Laser-Fistelablation
Statt einer Excision der Fisteleröffnung kann die Fistel selbst mittels eines 980 nm Diodenlaser obliteriert dafür werden flexibere 200 µ dicke Fasern verwendet
Bascom Procedure auch „Pit Picking“ Operation
Es handelt sich um den kleinsten Eingriff, der für die Behandlung der Patienten mit Steißbeinfistel (Sinus pilonidalis) existiert.
Indirekte Excision nach Karydakis „Cleft lift“
Vom griechischen Chirurg G. Karydakis Ende der 1960er Jahre eingeführt diese Operationsmethode indem die Fisteln hauptsächlich seitlich der Gesäßfalte erfolgt um eine bessere Durchblutungs des Gewebes zu ermöglichen. Beim Zusammennähen wird die Haut der Gegenseite rübergezogen und festgenäht. Die Naht liegt ein bis zwei Zentimeter seitlich der Mitte und verheilte im Prinzip gut.

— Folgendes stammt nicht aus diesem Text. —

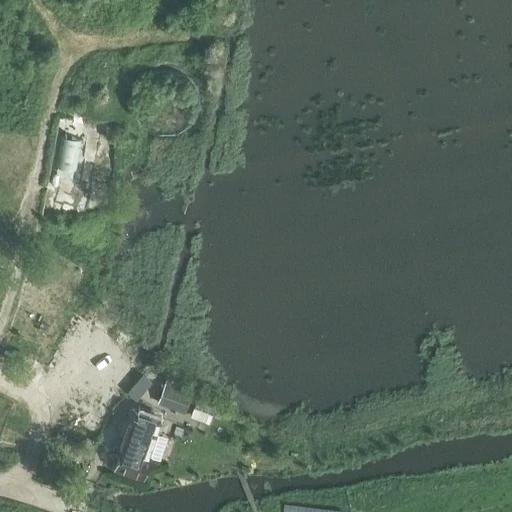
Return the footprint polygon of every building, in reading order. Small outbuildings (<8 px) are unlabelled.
[(197,110),(198,104),(197,98),(195,92),(192,86),(188,81),(184,77),(178,74),(173,72),(167,72),(161,72),(154,74),(148,77),(143,81),(139,86),(136,92),(134,98),(133,104),(134,110),(136,116),(139,122),(143,127),(147,130),(153,133),(159,135),(167,136),(172,135),(178,133),(184,130),(189,126),(192,122),(196,115),(197,110)] [(42,256),(13,347),(55,363),(65,367),(74,339),(80,341),(97,286),(82,281),(84,273),(42,256)] [(96,330),(57,379),(88,403),(77,416),(95,430),(106,417),(144,367),(96,330)] [(143,375),(127,393),(136,401),(152,383),(143,375)] [(158,402),(184,412),(192,393),(165,383),(158,402)] [(215,408),(196,401),(190,418),(209,425),(215,408)] [(0,444),(2,439),(12,443),(22,415),(0,406),(0,444)] [(118,446),(122,448),(115,467),(144,477),(151,455),(149,455),(161,420),(130,409),(118,446)]
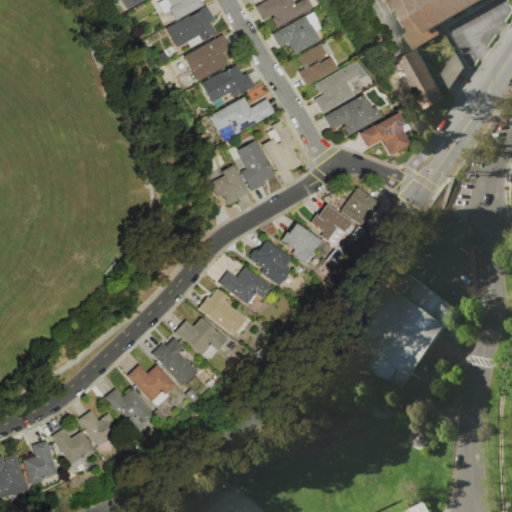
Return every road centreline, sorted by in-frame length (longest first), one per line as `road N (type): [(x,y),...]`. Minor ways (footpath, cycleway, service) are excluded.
road 1 (residential): [(410,201),(331,174),(233,228),(73,388),(0,429)]
road 2 (secondary): [(410,201),(230,434),(179,474),(94,511)]
road 3 (residential): [(331,174),(226,0)]
road 4 (secondary): [(482,101),(410,201)]
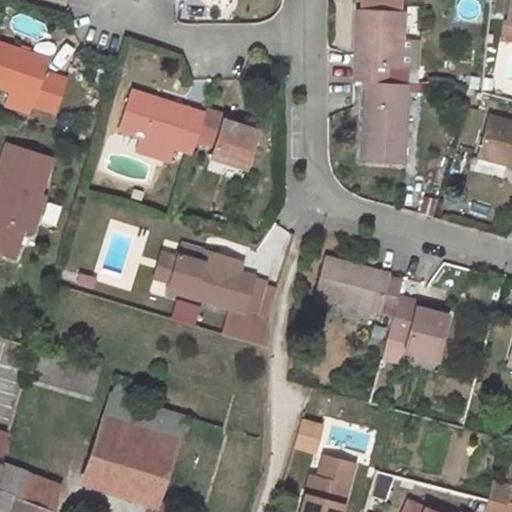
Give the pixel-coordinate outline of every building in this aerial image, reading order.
[(360,2),(360,12),(399,15),(400,4),(360,2)] [(360,12),(357,12),(352,84),(362,84),(382,84),(382,86),(397,87),(398,70),(400,42),(402,15),(399,15),(360,12)] [(54,56),(0,39),(0,85),(16,91),(41,99),(39,104),(60,111),(71,76),(50,69),(54,56)] [(417,44),(400,42),(398,70),(415,71),(417,44)] [(382,84),(362,84),(357,164),(401,167),(406,88),(397,87),(382,86),(382,84)] [(193,149),(197,136),(205,111),(132,88),(121,126),(193,149)] [(41,99),(16,91),(12,103),(37,111),(39,104),(41,99)] [(237,116),(207,107),(205,111),(197,136),(217,143),(213,153),(248,165),(258,128),(236,121),(237,116)] [(511,126),(486,120),(475,162),(511,170),(511,126)] [(54,157),(9,141),(0,168),(0,175),(10,179),(5,193),(0,190),(0,247),(15,253),(25,226),(34,229),(47,195),(41,193),(54,157)] [(213,160),(210,170),(242,179),(245,168),(213,160)] [(10,179),(0,175),(0,190),(5,193),(10,179)] [(207,251),(204,261),(212,263),(215,253),(207,251)] [(185,254),(178,254),(168,290),(247,312),(256,275),(241,272),(243,261),(215,253),(212,263),(204,261),(185,254)] [(397,301),(402,284),(387,280),(388,278),(324,261),(314,299),(392,318),(397,301)] [(177,298),(171,317),(194,325),(200,306),(177,298)] [(397,301),(392,318),(387,340),(405,345),(403,354),(435,362),(447,320),(429,316),(414,312),(415,305),(397,301)] [(414,312),(429,316),(431,309),(415,305),(414,312)] [(34,352),(26,379),(68,391),(76,366),(75,365),(34,352)] [(76,366),(68,391),(89,397),(96,372),(76,366)] [(175,439),(104,415),(86,471),(157,494),(175,439)] [(293,449),(313,454),(317,435),(298,429),(293,449)] [(323,461),(318,483),(330,476),(350,481),(354,469),(323,461)] [(0,477),(0,511),(11,511),(16,499),(53,511),(60,487),(4,465),(0,477)] [(341,511),(350,481),(330,476),(318,483),(312,502),(305,500),(301,511),(341,511)] [(305,500),(312,502),(318,483),(310,481),(305,500)] [(511,511),(511,485),(489,482),(484,511),(511,511)] [(52,511),(53,511),(16,499),(11,511),(52,511)] [(432,511),(410,502),(406,511),(432,511)]
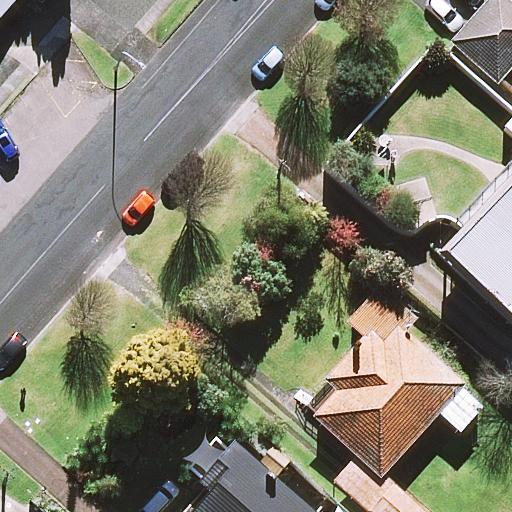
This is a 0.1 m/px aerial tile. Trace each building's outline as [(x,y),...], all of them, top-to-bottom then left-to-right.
[(0,0),(0,22),(17,2),(14,0),(0,0)] [(45,0),(28,0),(38,9),(45,0)] [(511,11),(498,0),(489,0),(449,48),(499,90),(511,73),(511,11)] [(511,177),(432,259),(511,336),(511,177)] [(311,422),(352,460),(329,484),(358,511),(421,511),(383,476),(437,419),(457,438),(480,413),(400,338),(411,326),(377,294),(345,328),(362,344),(323,385),(335,396),(311,422)] [(299,511),(208,432),(180,465),(213,493),(196,511),(299,511)]
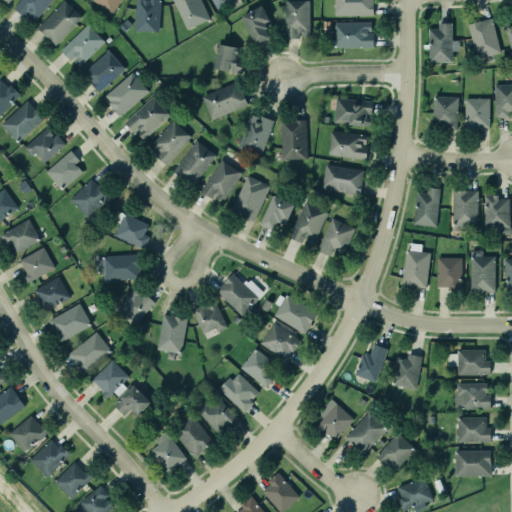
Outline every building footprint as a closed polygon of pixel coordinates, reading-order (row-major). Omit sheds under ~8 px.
[(19,0),(12,9),(23,18),(27,13),(30,15),(28,18),(34,24),(54,0),(19,0)] [(91,0),(112,13),(119,0),(91,0)] [(131,0),(154,0),(154,29),(130,28),(131,0)] [(198,0),(173,0),(189,30),(209,19),(198,0)] [(227,0),(228,1),(216,9),(210,0),(227,0)] [(282,0),(306,0),(306,29),(295,29),(295,37),(283,38),(282,0)] [(333,0),(333,14),(372,14),(372,0),(333,0)] [(37,28),(55,46),(82,18),(64,1),(37,28)] [(240,11),(260,2),(269,19),(262,22),(267,34),(254,40),(240,11)] [(466,23),(489,17),(498,51),(475,57),(466,23)] [(333,20),(372,20),(372,45),(333,45),(333,20)] [(59,51),(69,61),(71,59),(79,67),(105,41),(88,23),(59,51)] [(452,61),(452,51),(459,50),(459,40),(452,40),(451,23),(438,23),(438,29),(429,29),(429,62),(452,61)] [(214,65),(228,67),(232,43),(218,41),(214,65)] [(107,51),(124,70),(97,94),(88,83),(91,81),(83,72),(107,51)] [(109,102),(105,97),(131,73),(148,92),(119,118),(107,105),(109,102)] [(0,115),(19,95),(1,78),(0,78),(0,115)] [(236,80),(247,104),(210,119),(200,95),(236,80)] [(492,83),(511,82),(511,109),(507,110),(507,116),(494,117),(492,83)] [(432,94),(456,96),(455,129),(443,128),(444,123),(430,123),(432,94)] [(463,97),(488,96),(488,126),(463,126),(463,97)] [(373,101),(336,97),(333,122),(370,126),(371,116),(373,101)] [(133,134),(137,130),(140,132),(137,135),(142,141),(169,116),(152,98),(124,123),(133,134)] [(0,124),(17,143),(44,118),(27,100),(0,124)] [(249,110),(271,116),(257,151),(233,143),(233,135),(241,136),(249,110)] [(279,118),(303,118),(304,157),(281,158),(279,118)] [(155,154),(157,152),(159,153),(155,157),(165,165),(189,137),(171,122),(148,148),(155,154)] [(23,145),(45,126),(52,133),(50,134),(51,136),(56,132),(64,143),(42,162),(39,159),(39,156),(35,151),(31,154),(23,145)] [(328,154),(366,160),(368,145),(365,145),(366,135),(331,130),(328,154)] [(195,141),(172,172),(192,188),(215,157),(195,141)] [(75,163),(79,160),(70,150),(46,171),(62,190),(83,172),(75,163)] [(220,160),(199,191),(211,199),(214,195),(217,197),(215,200),(221,204),(242,174),(220,160)] [(363,169),(324,165),(322,189),(360,193),(363,169)] [(253,220),(231,211),(246,175),(268,185),(253,220)] [(97,186),(90,178),(69,199),(86,216),(109,193),(100,183),(97,186)] [(412,223),(434,225),(438,187),(432,186),(426,186),(425,191),(415,190),(412,223)] [(0,219),(18,209),(6,189),(0,191),(0,219)] [(452,189),(476,189),(476,226),(466,225),(466,230),(451,229),(452,189)] [(509,198),(499,199),(499,194),(484,195),(485,228),(497,228),(497,235),(511,234),(511,221),(509,222),(509,198)] [(272,196),(293,205),(284,226),(277,223),(272,232),(258,226),(272,196)] [(288,238),(301,244),(304,238),(307,240),(305,243),(313,247),(328,214),(304,203),(288,238)] [(121,206),(110,231),(140,244),(145,234),(141,232),(147,218),(121,206)] [(27,217),(0,231),(0,237),(4,245),(10,242),(12,245),(12,247),(13,249),(15,250),(15,251),(39,238),(27,217)] [(317,251),(330,257),(334,248),(342,252),(353,230),(332,219),(317,251)] [(403,245),(428,249),(424,284),(398,281),(403,245)] [(19,258),(43,247),(52,268),(29,279),(19,258)] [(97,255),(134,250),(137,278),(101,279),(97,255)] [(469,252),(491,251),(492,290),(470,291),(469,252)] [(434,253),(459,253),(460,283),(434,284),(434,253)] [(500,257),(511,255),(511,287),(504,288),(500,257)] [(229,270),(213,286),(237,311),(253,295),(229,270)] [(33,287),(56,275),(67,297),(44,308),(33,287)] [(136,282),(120,299),(138,316),(154,299),(136,282)] [(285,293),(315,312),(303,333),(272,315),(285,293)] [(191,305),(211,297),(223,329),(203,337),(191,305)] [(48,318),(77,303),(88,325),(59,339),(48,318)] [(159,313),(183,316),(179,360),(165,359),(165,350),(156,349),(159,313)] [(269,319),(256,338),(281,354),(294,335),(269,319)] [(95,331),(110,350),(82,373),(67,354),(95,331)] [(369,338),(367,353),(359,352),(351,371),(374,381),(376,369),(384,371),(389,342),(369,338)] [(455,345),(482,346),(482,360),(488,359),(488,373),(455,372),(455,345)] [(251,346),(238,363),(266,385),(279,367),(251,346)] [(405,350),(404,356),(393,354),(391,367),(398,368),(395,380),(411,383),(417,352),(405,350)] [(89,375),(109,358),(127,378),(106,396),(89,375)] [(225,372),(229,377),(236,371),(253,390),(245,398),(251,404),(241,413),(214,383),(225,372)] [(111,401),(119,395),(117,391),(134,378),(151,399),(135,411),(129,403),(119,411),(111,401)] [(452,380),(486,379),(487,404),(452,405),(452,380)] [(0,387),(8,382),(23,403),(0,418),(0,387)] [(195,410),(217,434),(236,418),(218,398),(209,406),(205,402),(195,410)] [(335,400),(311,425),(330,443),(354,418),(335,400)] [(370,410),(341,434),(357,452),(385,428),(370,410)] [(187,411),(209,441),(192,454),(175,432),(181,428),(175,420),(187,411)] [(7,428),(28,412),(44,432),(23,448),(7,428)] [(455,414),(482,415),(482,430),(490,430),(489,441),(454,439),(455,414)] [(150,448),(157,443),(153,437),(165,428),(184,456),(164,469),(150,448)] [(390,432),(376,456),(396,468),(411,445),(390,432)] [(27,457),(47,436),(67,454),(46,476),(27,457)] [(455,476),(490,475),(490,450),(454,451),(455,476)] [(53,476),(75,458),(91,477),(69,495),(53,476)] [(260,485),(276,471),(297,495),(281,509),(260,485)] [(393,480),(422,473),(428,498),(399,505),(393,480)] [(80,511),(74,504),(97,485),(112,503),(101,511),(80,511)] [(234,511),(232,509),(249,495),(262,511),(234,511)]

Da bei beiden Operationen (ebenso bei der Limberg’schen Operation, die ebenfalls in Deutschland angewendet wird) ein Haut-Lappen gebildet wird, nennt man diese Eingriffe „plastische“ Operationen. Alle Methoden weisen niedrige Rückfallraten auf und stellen heutzutage die besten bekannten Methoden in der Behandlung von Steißbeinfisteln dar.
Verschiebeplastik
Transpositionslappen nach Limberg
Komplikationen Als Komplikationen werden in der Literatur Blutung, Entzündungen, Rezidiv, Wundheilungstörung. Studien haben gezeigt, dass das offene Vorgehen mit sekundärer Wundheilung zu weniger Rezidiven führt, jedoch ist es eine vorübergehende, deutliche Einschränkung der Lebensqualität vorhanden, da die sekundäre Wundheilung ca. 6-8 Wochen dauern kann.
Nach der Operation können Nachblutungen auftreten (2-4%). Nachblutungen sind für den Patienten meist recht erschreckend („das viele Blut“), doch aus professioneller Sicht ungefährlich, da die geschaffenen Wunden sehr klein sind.